Vie privée: Apple lance la bataille de la publicité sur mobile

Après les cookies sur le web, la bataille entre publicité et vie privée débute sur les applications mobiles, avec une première restriction annoncée par Apple qui donne plus de contrôle aux utilisateurs mais inquiète les spécialistes du pistage.

Désormais, Apple demandera à l'utilisateur s'il souhaite, sur le modèle de l'accès à la géolocalisation ou à la caméra, "autoriser le ciblage" par des sociétés tierces et la personnalisation des publicités, ou "demander à l'application de ne pas cibler".

Si l'utilisateur ne donne pas son consentement, les services publicitaires embarqués dans l'application ne pourront pas l'identifier et effectuer, par exemple, des croisements avec son activité dans d'autres applications, qui permettent à des sociétés spécialisées de compiler des profils complets de consommateurs.

Sous le capot, la marque à la pomme a annoncé, lors d'une conférence pour les développeurs diffusée la semaine dernière, qu'elle donnerait ainsi le choix aux utilisateurs de partager l'identifiant publicitaire de l'appareil.

Depuis 2013 pour Apple et 2014 pour Google, les développeurs d'application doivent utiliser les identifiants publicitaires fournis par les deux géants des systèmes mobiles.

Par rapport aux cookies, l'utilisateur a plus de contrôle sur son "profilage" car il peut demander un nouvel identifiant dans les paramètres de son téléphone, mais les publicitaires disposent d'un numéro personnel très pratique pour constituer leurs bases de données.

Jusqu'à aujourd'hui, aucun contrôle fin n'existait encore pour limiter son utilisation dans chaque application.

L'annonce rappelle les limitations successives apportées aux fameux +cookies+ connus pour leur utilisation intensive à des fins de pistage sur les sites internet.

Apple se pose depuis une dizaine d'années en défenseur de la vie privée, en annonçant notamment divers systèmes pour bloquer par défaut une partie d'entre-eux sur son navigateur Safari.

Les navigateurs concurrents ont suivi le mouvement, le leader Google Chrome annonçant en janvier un sursis de deux ans avant le blocage par défaut, le temps de mettre en place une solution alternative.

En France, l'une des victimes récurrente de ces changements est le spécialiste français du ciblage publicitaire Criteo, qui capitalise sur une base de données de près de deux milliards de profils de consommateurs reconstitués notamment à partir de cookies et d'identifiants publicitaires mobiles.

Cotée à la bourse électronique Nasdaq de New York, l'entreprise a une fois de plus vu son cours dégringoler de 15%, deux jours après la conférence d'Apple.

- Une décision "unilatérale" -

"Criteo se prépare depuis un certain temps (à cette nouvelle limitation) et propose de nouvelles approches de la publicité personnalisée", a affirmé l'entreprise dans une déclaration transmise à l'AFP.

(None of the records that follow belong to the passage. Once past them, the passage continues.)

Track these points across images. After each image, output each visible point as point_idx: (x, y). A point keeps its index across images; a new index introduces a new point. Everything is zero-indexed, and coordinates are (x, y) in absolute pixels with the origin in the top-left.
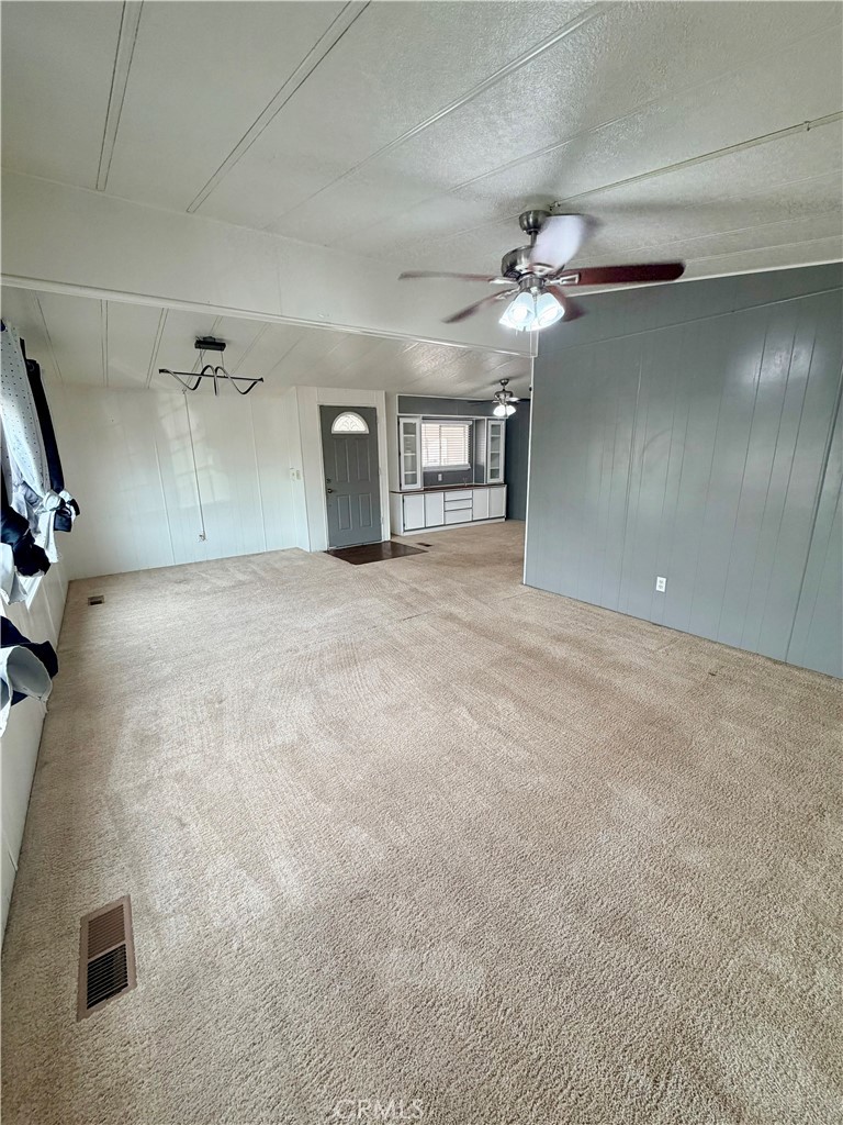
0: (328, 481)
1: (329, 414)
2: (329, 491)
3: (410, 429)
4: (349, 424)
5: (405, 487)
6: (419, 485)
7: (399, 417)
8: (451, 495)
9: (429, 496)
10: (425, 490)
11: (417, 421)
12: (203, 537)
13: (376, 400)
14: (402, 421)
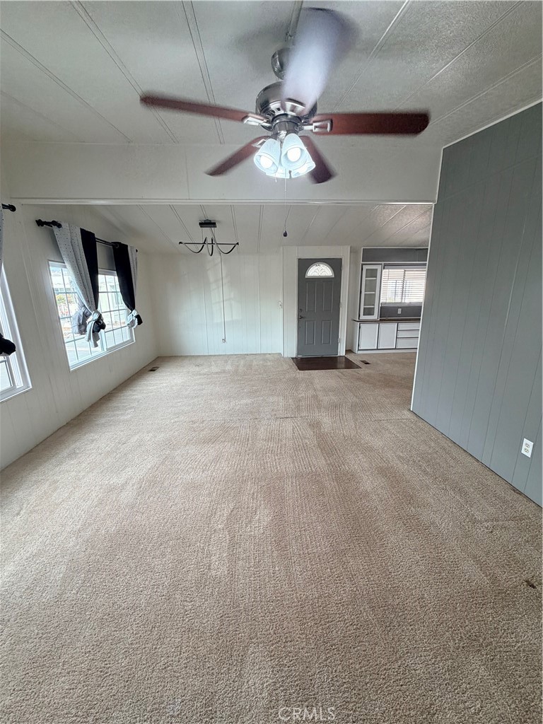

La mesure d'Apple parait de faît encore acceptable pour l'écosystème de la publicité en ligne qui craignait la suppression pure et simple de cet identifiant.

Mais prise de manière "unilatérale", la décision "pose des questions de neutralité et de souveraineté", estime pour sa part le dirigeant d'une société de marketing en ligne.

Selon lui, la version présentée par Apple manque d'ailleurs de détails sur les finalités du traitement de données, et imposerait un second panneau de consentement pour être conforme au RGPD, le règlement européen sur la protection des données.

"Le but du jeu pour les grands collecteurs d'information, c'est de sortir tous les intermédiaires" dont Criteo fait partie, explique à l'AFP Olivier Bomsel, un spécialiste de la publicité.

"S'il y a des groupes de clients cibles à vendre à des annonceurs, autant passer par ceux qui possèdent les données de tout le monde", ajoute-t-il.

Bien qu'il handicape les sociétés de pistage concurrentes, Apple encourage les développeurs à utiliser son propre système de mesure de l'efficacité des publicités: une sorte de ciblage sans transfert de données personnelles, mais une manière pour la firme de ne pas se couper du marché gigantesque de la publicité mobile (241 milliards de dollars en 2019).

Un quart de celui-ci provient de la publicité pour promouvoir d'autres applications, selon la société AppsFlyer: un marché où Apple est présent via sa solution Search Ads, et qui lui rapporte doublement grâce aux commissions prélevées sur les achats réalisés dans les applications.